Indexes are based on a per user archive not a per item.

For example, if you have 2 users that have a 1 MB email, each user index will be 130kb (roughly) for a total of 260kb of total index against a 1 MB item. (See your message attachment SIS ratio)

So total storage is

800KB for the actual email (at 80% compression)

260 KB for the index of the 2 users

So it does look like the indexes are larger than 13%, more like 26% of the original item, but you have to take into account each user's individual index.

The use of SIS allows you to reduce the amount of storage required for the original item, but does not change the amount of space required for the use index.

The advantage of having a per user archive is that in the event of a corruption or disk failure, you only need to rebuild some indexes instead of one big index (which could take an extended period of time). Smaller indexes are less prone to corruption also.

You also have some monster size messages with lots of attachments to index

758KB for average message size is huge.

So be aware that your performance metrics wont be anywhere close. EV performance metrics are based on average message size of 70kb. For each doubling of the size, throughput drops by 1/3. Therefore the performance guide states 8 core CPU is roughly 50,000 items per hour at 70KB.

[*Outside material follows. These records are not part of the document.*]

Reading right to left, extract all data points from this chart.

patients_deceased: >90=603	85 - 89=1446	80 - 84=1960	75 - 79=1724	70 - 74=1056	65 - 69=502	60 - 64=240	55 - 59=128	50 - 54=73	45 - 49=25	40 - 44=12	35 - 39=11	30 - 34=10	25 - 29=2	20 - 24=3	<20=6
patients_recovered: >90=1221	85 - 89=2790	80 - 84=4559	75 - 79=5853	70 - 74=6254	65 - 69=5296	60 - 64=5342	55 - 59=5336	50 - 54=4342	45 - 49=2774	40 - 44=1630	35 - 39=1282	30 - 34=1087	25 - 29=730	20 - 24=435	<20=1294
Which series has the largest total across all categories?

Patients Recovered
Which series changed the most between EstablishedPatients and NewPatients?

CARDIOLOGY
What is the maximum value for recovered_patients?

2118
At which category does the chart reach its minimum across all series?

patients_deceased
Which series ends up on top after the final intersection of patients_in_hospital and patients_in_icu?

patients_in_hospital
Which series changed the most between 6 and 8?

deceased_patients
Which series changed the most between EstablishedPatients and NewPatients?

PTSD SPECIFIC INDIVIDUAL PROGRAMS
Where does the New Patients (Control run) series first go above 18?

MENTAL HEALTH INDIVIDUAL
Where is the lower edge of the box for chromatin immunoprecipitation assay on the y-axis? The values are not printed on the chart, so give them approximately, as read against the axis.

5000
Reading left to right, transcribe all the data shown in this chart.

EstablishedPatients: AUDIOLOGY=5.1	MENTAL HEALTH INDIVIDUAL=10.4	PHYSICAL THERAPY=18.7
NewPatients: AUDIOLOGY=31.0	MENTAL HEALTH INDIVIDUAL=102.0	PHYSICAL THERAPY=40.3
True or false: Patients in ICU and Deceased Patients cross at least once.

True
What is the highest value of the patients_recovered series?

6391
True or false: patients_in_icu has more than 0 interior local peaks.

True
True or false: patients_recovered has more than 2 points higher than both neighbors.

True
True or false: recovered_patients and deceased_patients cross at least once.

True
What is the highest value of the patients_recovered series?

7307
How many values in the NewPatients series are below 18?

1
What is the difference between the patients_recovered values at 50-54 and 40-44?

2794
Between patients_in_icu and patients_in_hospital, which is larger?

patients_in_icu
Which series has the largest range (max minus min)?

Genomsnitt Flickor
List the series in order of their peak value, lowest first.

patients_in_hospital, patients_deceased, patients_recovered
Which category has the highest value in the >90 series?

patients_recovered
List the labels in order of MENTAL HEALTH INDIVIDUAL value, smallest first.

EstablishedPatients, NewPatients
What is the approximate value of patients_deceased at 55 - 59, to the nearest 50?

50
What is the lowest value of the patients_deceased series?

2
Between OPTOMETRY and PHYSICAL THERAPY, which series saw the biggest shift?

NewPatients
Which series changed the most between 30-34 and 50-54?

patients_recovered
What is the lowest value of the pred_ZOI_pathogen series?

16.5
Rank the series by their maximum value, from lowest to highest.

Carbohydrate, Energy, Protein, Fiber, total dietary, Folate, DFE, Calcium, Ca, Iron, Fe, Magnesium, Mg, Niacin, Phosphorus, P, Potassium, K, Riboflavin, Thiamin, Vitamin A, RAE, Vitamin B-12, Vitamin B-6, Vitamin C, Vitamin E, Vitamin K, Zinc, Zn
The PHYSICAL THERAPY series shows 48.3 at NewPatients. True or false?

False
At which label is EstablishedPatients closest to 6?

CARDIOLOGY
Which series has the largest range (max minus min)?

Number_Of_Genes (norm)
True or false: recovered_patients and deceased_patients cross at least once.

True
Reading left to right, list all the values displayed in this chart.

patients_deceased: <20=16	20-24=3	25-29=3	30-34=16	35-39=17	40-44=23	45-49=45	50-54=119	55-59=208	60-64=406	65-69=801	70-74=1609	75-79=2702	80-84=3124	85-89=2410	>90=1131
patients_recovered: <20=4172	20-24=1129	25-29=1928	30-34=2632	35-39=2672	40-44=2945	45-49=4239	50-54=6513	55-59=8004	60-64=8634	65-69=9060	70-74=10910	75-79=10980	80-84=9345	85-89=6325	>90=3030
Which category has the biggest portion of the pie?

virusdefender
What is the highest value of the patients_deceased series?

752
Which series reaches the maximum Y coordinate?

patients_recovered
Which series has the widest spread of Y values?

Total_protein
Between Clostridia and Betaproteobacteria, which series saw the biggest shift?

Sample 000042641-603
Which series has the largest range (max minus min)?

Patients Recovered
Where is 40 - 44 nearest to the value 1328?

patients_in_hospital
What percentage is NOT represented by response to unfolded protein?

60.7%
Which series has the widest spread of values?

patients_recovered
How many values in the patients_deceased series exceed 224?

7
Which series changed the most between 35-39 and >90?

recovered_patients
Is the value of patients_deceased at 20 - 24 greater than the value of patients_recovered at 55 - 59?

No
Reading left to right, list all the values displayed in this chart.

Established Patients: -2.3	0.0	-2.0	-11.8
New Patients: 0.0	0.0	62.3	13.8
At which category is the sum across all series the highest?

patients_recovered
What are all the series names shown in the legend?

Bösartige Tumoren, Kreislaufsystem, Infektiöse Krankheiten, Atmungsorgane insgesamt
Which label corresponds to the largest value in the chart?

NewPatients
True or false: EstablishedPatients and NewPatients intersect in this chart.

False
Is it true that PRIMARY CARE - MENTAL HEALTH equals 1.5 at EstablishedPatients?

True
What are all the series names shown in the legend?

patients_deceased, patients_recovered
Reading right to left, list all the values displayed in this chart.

Without having to relearn calculus for the formula to figure out your expected performance, keep in mind it may look like EV is slow if you look at message throughput per hour.

 

Andy_Joyce_VERI
Level 6
Partner Employee Accredited

I suppose I should weigh in here  :)

The previous responders are completely correct:

 

1) backlog is based on what is in the Exchange mailboxes currently - there is no direct correlation between this and the steady-state archiving

2) indexing is 13% (on average) of the original size of the items - unshared, as each mailbox archive has its own index.

 

A

 

FreKac2
Level 6
Partner Accredited Certified

As Stephen noted the average message size is quite large.

But what actually seems a bit strange is the vault store size :)

If you just take "ballpark" numbers for storage reductions with EV it's between 40-50% of the original size of the messages.

So if you take:

Number of mailboxes * Avrg. Messages Per Day * Number of Working Days * Avrg. Size of Messages and divide that by 1024*1024 (to get a GB figure).

You would get.

663 * 19 * 260 * 758 / 1024 / 1024 = Aprox. 2368 GB

With the average "ballpark" SIS+Compression that would give you roughly 1.1TB of VS size.

If you take 13% Index of 2368GB that would give you aprox 308GB which is about what you have in your sheet for the index size.

 

So there is something not quite "normal" with the results.

I would check a couple of things.

The sample size number: with that small amount of mailboxes I would run the EMA/ESR tool with 100% sample size.

Check if there as an anomaly in regard to the results from the tool.

E.g. a very large amount of mails or size during the last week (day 0->7).

Andy might have other ideas on what to check.

 

Londonnet
Not applicable

Can anyone help ?  I have Symantec Antivirus 10.1.5000.5   Normally I am prompted to update and this happens without any problem.

Over the last month I have tried to update using LiveUpdate and get error message telling me Live Update has an internal error and recommending that I reinstall Live Update.

Does anyone else have this problem ?

How do I reinstall Live Update ?

bjorn_b
Level 6
Partner Accredited Certified

Thanks a lot for your replies guys! I really appreciate it! :)

I think the marketing division puts a lot of huge e-mails into this system, but I agree that the average attachment size is way bigger than what we should expect.

FreKac: When you say 100% sample size, do you then mean full analysis mode? We did that in the first run, but that one failed, so I turned it of :)

/bjorn

FreKac2
Level 6
Partner Accredited Certified

What I meant with 100% is so that the sample rate is 100%, meaning each mailbox is part of the analysis and not just 10 or 30% since that may skew the results. E.g. if 10% that is just aprox 60 mailboxes, if those are really large or really small compared to the average of the organisation you may get a skewed result.

If I remember correctly, Full Analysis mean that the tool check for duplicates (to get the SIS rate).

But it takes quite some time so it's not often used, AFAIK.